When I was a kid in the 1970s, my family watched NBC Nightly News every night. I remember coverage of the end of Vietnam, and of Watergate. I remember watching Richard Nixon announce his resignation, and wave his famous two-finger victory signal just before the helicopter door closed and he flew off to become a private citizen.
I remember even better as a young adult the news coverage of Bill Clinton’s public moral failings, his evasive lies (“it depends on what the meaning of the word ‘is’ is”), and his impeachment trial.
Point is, I’ve seen some shameful things happen in these United States. But none of what I’ve seen before compares with what happened yesterday at the U.S. Capitol.
I remember NBC Nightly News showing things like this happening in other countries — ones with long histories of instability and corruption, led by crackpot despot leaders. Backwater countries. Banana republics.
As a kid, even as a young adult, I believed in American exceptionalism. Over the last twenty years or so, that belief has slowly eroded. Yesterday, the last of it was destroyed. Perhaps you are in the same boat.
I’m trying to see this as a positive.
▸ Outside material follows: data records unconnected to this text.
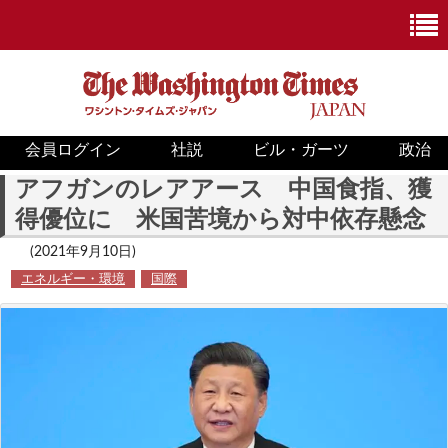
会員ログイン
社説
ビル・ガーツ
政治
ニュース
アフガンのレアアース 中国食指、獲
得優位に 米国苦境から対中依存懸念
政治
(2021年9月10日)
ホワイトハウス
エネルギー・環境
国際
COVID-19
米国内
国際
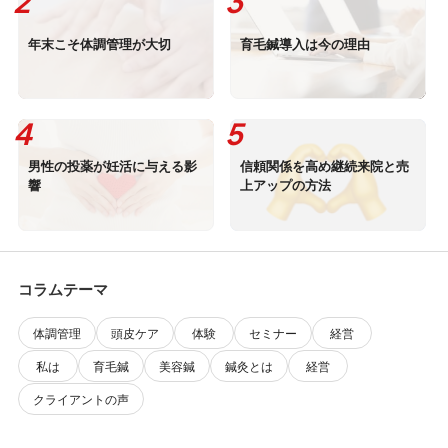
年末こそ体調管理が大切
育毛鍼導入は今の理由
男性の投薬が妊活に与える影
信頼関係を高め継続来院と売
響
上アップの方法
コラムテーマ
体調管理
頭皮ケア
体験
セミナー
経営
私は
育毛鍼
美容鍼
鍼灸とは
経営
クライアントの声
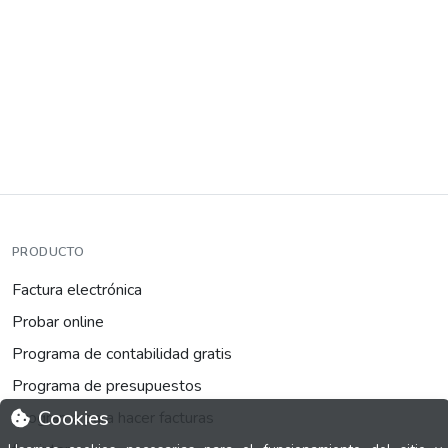
PRODUCTO
Factura electrónica
Probar online
Programa de contabilidad gratis
Programa de presupuestos
Cookies
Programa para hacer facturas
I know that the first step to being a better person is to see yourself clearly for who and what you are. I feel sure that the same is true of nations. The difficult events of the last few years, capped with yesterday’s invasion of the U.S. Capitol by U.S. citizens, are a mirror that shows us who we have become as a nation. May we choose to look deeply into it. May we be shocked enough that we band together to demand meaningful change, so that America can truly become great again.